ASSIGNMENT:
The answer should match the entries that follow exactly, except that no image appears in it.

ENTRIES PROVIDED:
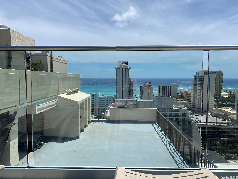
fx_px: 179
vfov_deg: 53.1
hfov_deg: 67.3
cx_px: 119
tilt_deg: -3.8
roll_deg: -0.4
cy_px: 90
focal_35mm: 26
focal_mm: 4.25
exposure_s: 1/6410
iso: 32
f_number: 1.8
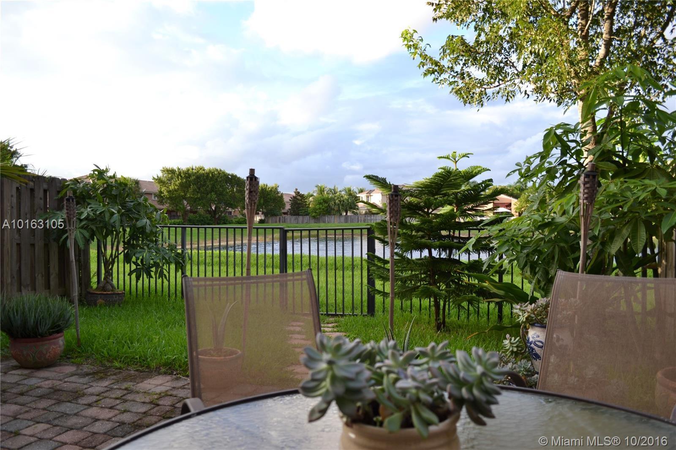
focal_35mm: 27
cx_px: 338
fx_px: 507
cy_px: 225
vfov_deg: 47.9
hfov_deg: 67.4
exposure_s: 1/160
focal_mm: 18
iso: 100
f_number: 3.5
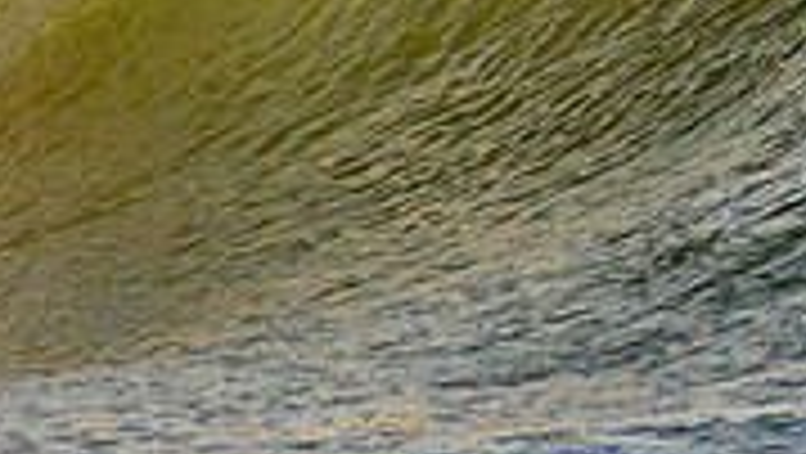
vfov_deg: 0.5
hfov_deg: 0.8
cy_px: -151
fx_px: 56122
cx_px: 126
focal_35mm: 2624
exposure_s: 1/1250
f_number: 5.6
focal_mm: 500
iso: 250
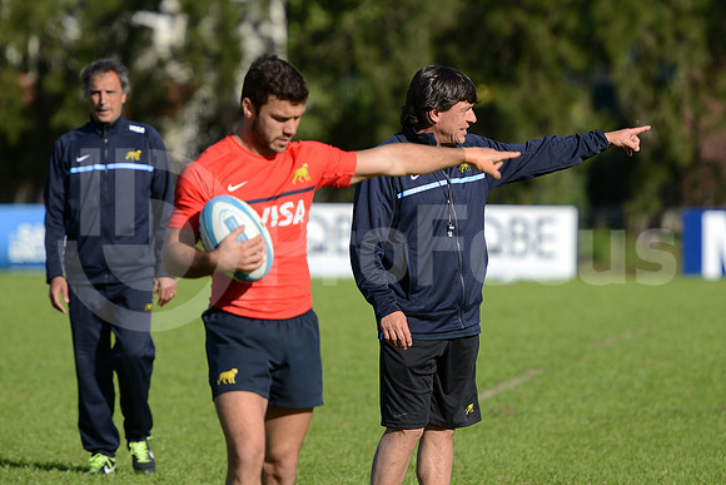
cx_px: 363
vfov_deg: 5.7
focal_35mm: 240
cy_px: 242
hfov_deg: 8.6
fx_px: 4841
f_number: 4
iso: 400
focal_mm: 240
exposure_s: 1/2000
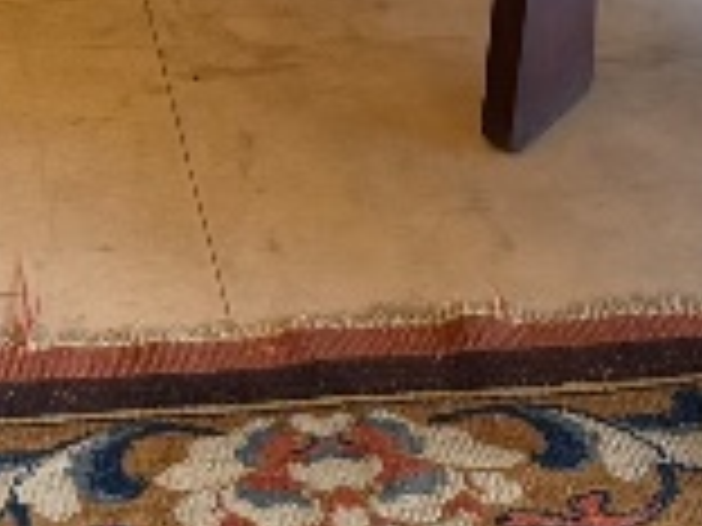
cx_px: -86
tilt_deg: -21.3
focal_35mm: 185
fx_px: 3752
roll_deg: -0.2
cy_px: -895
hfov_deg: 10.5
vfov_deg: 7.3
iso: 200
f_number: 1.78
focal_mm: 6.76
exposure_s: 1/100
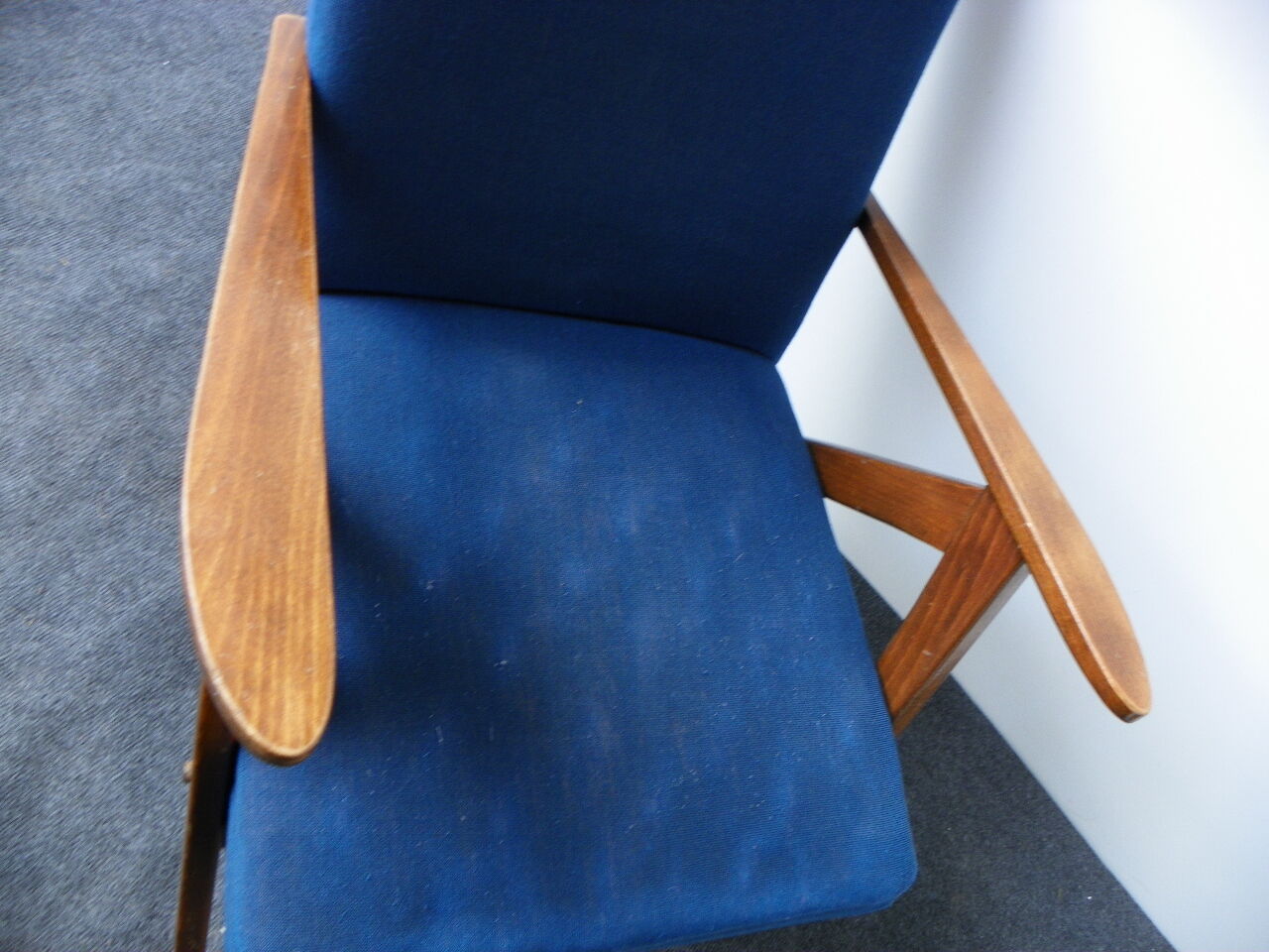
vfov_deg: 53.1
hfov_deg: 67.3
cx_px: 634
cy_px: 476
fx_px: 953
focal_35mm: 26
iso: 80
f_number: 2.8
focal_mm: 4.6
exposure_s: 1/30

TASK ANSWER:
fx_px: 179
vfov_deg: 53.1
hfov_deg: 67.3
cx_px: 119
tilt_deg: -3.8
roll_deg: -0.4
cy_px: 90
focal_35mm: 26
focal_mm: 4.25
exposure_s: 1/6410
iso: 32
f_number: 1.8
focal_35mm: 27
cx_px: 338
fx_px: 507
cy_px: 225
vfov_deg: 47.9
hfov_deg: 67.4
exposure_s: 1/160
focal_mm: 18
iso: 100
f_number: 3.5
vfov_deg: 0.5
hfov_deg: 0.8
cy_px: -151
fx_px: 56122
cx_px: 126
focal_35mm: 2624
exposure_s: 1/1250
f_number: 5.6
focal_mm: 500
iso: 250
cx_px: 363
vfov_deg: 5.7
focal_35mm: 240
cy_px: 242
hfov_deg: 8.6
fx_px: 4841
f_number: 4
iso: 400
focal_mm: 240
exposure_s: 1/2000
cx_px: -86
tilt_deg: -21.3
focal_35mm: 185
fx_px: 3752
roll_deg: -0.2
cy_px: -895
hfov_deg: 10.5
vfov_deg: 7.3
iso: 200
f_number: 1.78
focal_mm: 6.76
exposure_s: 1/100
vfov_deg: 53.1
hfov_deg: 67.3
cx_px: 634
cy_px: 476
fx_px: 953
focal_35mm: 26
iso: 80
f_number: 2.8
focal_mm: 4.6
exposure_s: 1/30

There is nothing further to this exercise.